According to Oleksandr Martynenko, Director General of Interfax Ukraine there was relatively little that could be conveyed as news to the agency’s readers. He highlights one of the main points as being the President’s assurance that gas prices for the population and business will not increase this year. Since price hikes are demanded by the MF as a condition for any further loan, the statement is likely to have been noted in the appropriate quarters abroad. However, since the whole thrust of the “dialogue” seems to have been aimed at showing the President as concerned and involved in resolving the country’s problems as well as those of individuals, how much the words should be taken as unwavering policy can also be questioned. Yanukovych also spoke of “progress” with the EU-Ukraine Association Agreement which could only have been for internal consumption. After all his attacks on “extremist displays and populism” from the opposition, as well as the lack of any specific commitment, rather the contrary, to releasing Tymoshenko and Lutsenko, came just three days before the EU-Ukraine Summit on 25 February at which politically motivated prosecutions are likely to be presented as the main – Kyiv-induced stumbling block to the signing of the agreement.
Worth noting in this respect that the parliamentary resolution reaffirming commitment to Euro-integration which MPs had worked on intensively for weeks was signed on Friday after all substantive commitments which would involve proper measures against these and other politically motivated prosecutions had been removed or massively watered down. Under such circumstances the whole exercise in fine-sounding declarations seems a questionable use of MPs’ time.
While a press conference has been promised on 1 March, it is disturbing that certain journalists were physically prevented from being present at regional posts of this nationwide “dialogue”.
The Lviv newspaper “Express” reports that two burly men in plain clothes had used physical force to prevent their journalist Olha Pilishchuk from attending the direct broadcast from the village of Pnykut in the Lviv oblast.
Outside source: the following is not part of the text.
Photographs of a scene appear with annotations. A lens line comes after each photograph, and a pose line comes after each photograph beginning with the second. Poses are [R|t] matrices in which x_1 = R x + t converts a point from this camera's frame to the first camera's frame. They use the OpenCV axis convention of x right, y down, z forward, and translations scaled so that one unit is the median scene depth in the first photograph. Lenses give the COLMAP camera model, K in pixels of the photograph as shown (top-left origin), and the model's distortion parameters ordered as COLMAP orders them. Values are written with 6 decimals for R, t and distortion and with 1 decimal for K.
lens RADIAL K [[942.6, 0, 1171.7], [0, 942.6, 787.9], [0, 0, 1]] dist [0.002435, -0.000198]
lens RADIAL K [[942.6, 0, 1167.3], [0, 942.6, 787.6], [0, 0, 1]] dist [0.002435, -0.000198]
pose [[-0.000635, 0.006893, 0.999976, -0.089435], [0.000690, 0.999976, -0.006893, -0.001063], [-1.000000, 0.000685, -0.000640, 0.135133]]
She says that she had previously shown her journalist ID to police who unofficially told her that they had been told to only allow people in who were on their list. The journalist is planning to make a formal statement to the police regarding the attempt to obstruct her journalist work.
The situation in Odessa could not even be said to simply border on farce. Journalists were long unable to find out where the studio was to be located. Until, that is, it became abundantly clear from the huge number of police officers, Internal Forces men and even SBU [Security Service] officers, all strategically placed around a kindergarten. One hopes the children were not frisked, but there’s no knowing.
Outside the kindergarten
Journalists from Dumskaya.net were told that only those with invitations and medical certificates could be admitted to this “dialogue” with the people.
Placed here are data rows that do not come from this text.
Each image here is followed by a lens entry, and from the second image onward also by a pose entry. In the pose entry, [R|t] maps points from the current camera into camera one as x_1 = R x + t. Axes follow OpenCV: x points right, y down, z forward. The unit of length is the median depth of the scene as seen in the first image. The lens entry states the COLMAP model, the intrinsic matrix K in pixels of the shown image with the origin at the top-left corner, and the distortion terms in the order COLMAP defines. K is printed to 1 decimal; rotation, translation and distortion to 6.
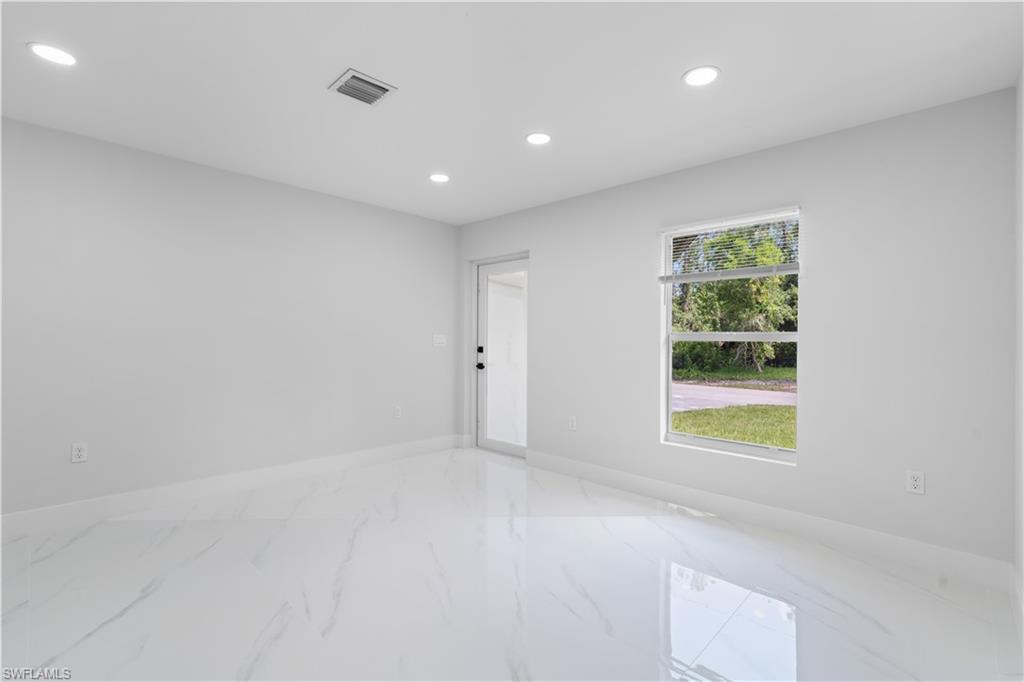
lens RADIAL K [[463.9, 0, 512.0], [0, 463.9, 341.0], [0, 0, 1]] dist [-0.000978, 0.000107]
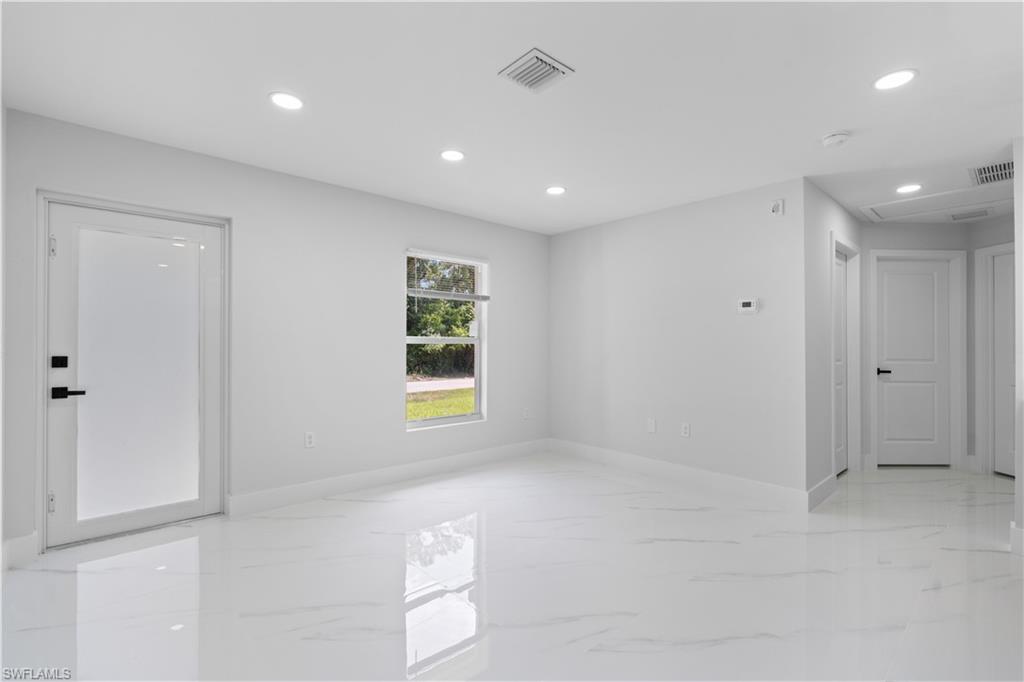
lens RADIAL K [[463.9, 0, 512.0], [0, 463.9, 341.0], [0, 0, 1]] dist [-0.000978, 0.000107]
pose [[0.069103, -0.001962, 0.997608, -0.627990], [-0.002819, 0.999994, 0.002162, -0.008794], [-0.997606, -0.002962, 0.069097, 0.499597]]
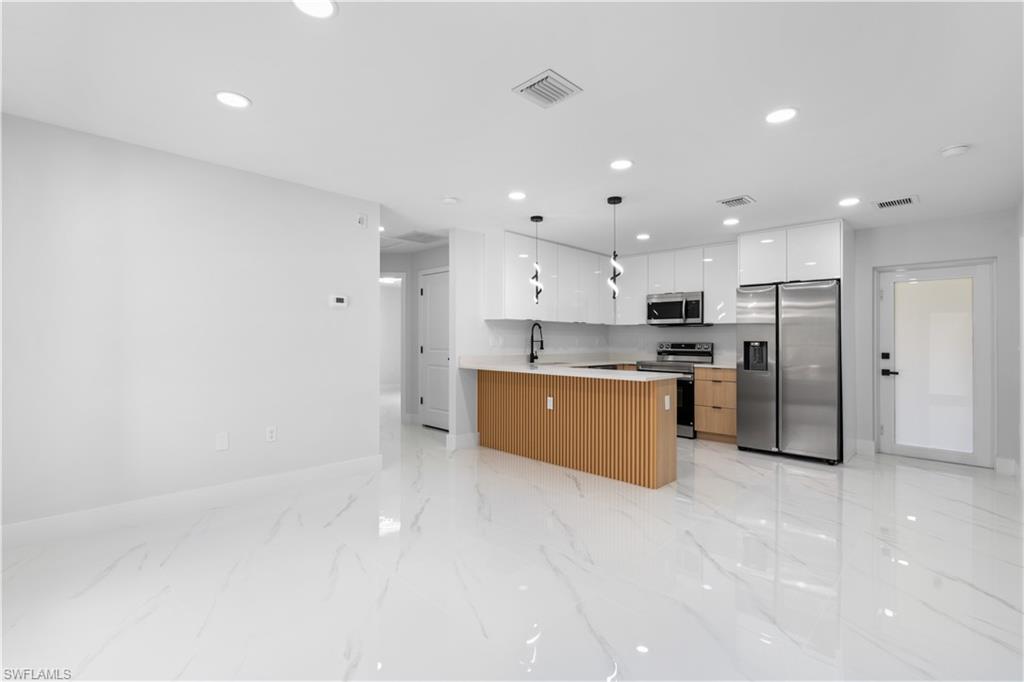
lens RADIAL K [[463.9, 0, 512.0], [0, 463.9, 341.0], [0, 0, 1]] dist [-0.000978, 0.000107]
pose [[-0.999755, -0.016371, 0.014882, -0.137426], [-0.016268, 0.999843, 0.007020, -0.006854], [-0.014995, 0.006776, -0.999865, 1.012936]]
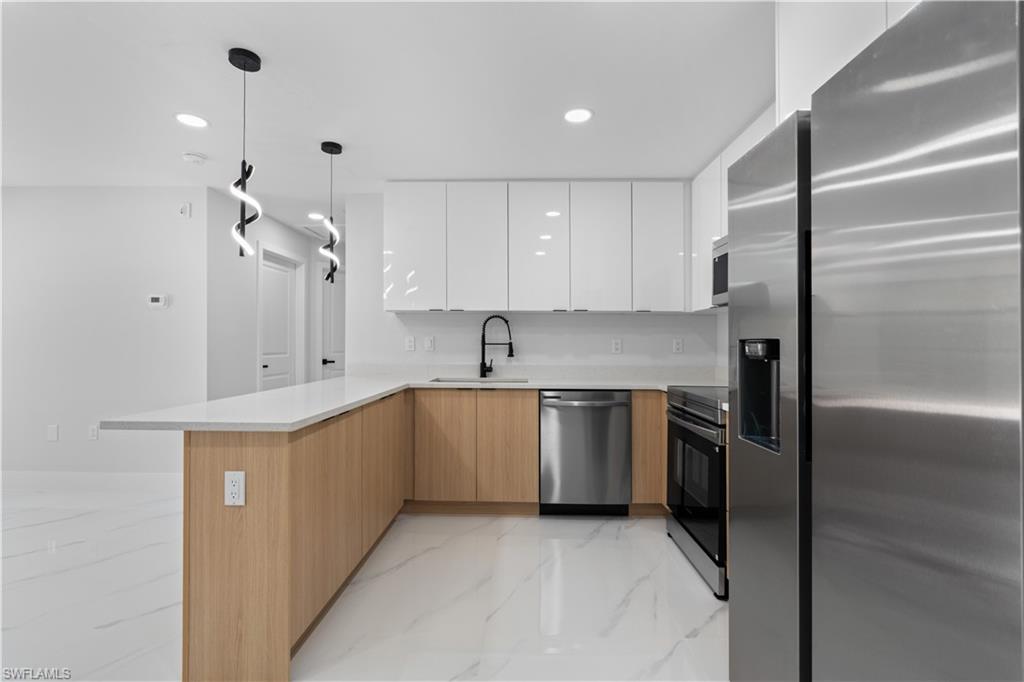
lens RADIAL K [[464.2, 0, 510.3], [0, 464.2, 335.5], [0, 0, 1]] dist [0.000478, 0.000334]
pose [[-0.671669, 0.000281, 0.740851, -0.817628], [-0.006266, 0.999962, -0.006060, -0.007972], [-0.740825, -0.008712, -0.671642, 0.236232]]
The head of police later explained that the security measures were due to fear of “provocation” from a number of political forces.
How many other security measures around the country were applied to prevent “provocation” can only be guessed. In Kyiv there was conflict on Maidan Nezalezhnosti [Independence Square] with people angrily asserting that they were being stopped from asking questions. This does not seem to have been the case in Kirovohrad where one actor used the occasion to express her deepest reverence for the President, thanking him for restoration of a theatre.
Kyiv received three minutes of air time, while Kirovohrad a record-breaking 10 minutes.